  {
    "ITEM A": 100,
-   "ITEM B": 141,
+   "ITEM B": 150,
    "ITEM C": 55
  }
◆ ◆ ◆ ◆ ◆
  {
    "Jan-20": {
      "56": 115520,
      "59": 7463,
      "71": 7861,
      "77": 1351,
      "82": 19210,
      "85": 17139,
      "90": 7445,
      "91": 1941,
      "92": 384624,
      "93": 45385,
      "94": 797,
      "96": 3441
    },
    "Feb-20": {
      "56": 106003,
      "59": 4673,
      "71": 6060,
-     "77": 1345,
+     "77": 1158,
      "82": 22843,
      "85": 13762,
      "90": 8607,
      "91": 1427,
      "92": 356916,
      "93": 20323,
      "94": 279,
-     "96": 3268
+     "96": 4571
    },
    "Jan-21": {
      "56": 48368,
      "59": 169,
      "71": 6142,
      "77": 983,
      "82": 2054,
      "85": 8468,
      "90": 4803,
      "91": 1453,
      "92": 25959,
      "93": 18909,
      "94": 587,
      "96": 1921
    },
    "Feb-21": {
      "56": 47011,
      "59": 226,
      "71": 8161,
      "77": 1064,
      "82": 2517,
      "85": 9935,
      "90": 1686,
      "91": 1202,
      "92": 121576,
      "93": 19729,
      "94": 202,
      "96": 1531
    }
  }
◆ ◆ ◆ ◆ ◆
- [Exercise prompt]: Return every line of the material in which the word "ITEM" is found.

- [Worked solution]:
    "ITEM A": 100,
-   "ITEM B": 141,
+   "ITEM B": 150,
    "ITEM C": 55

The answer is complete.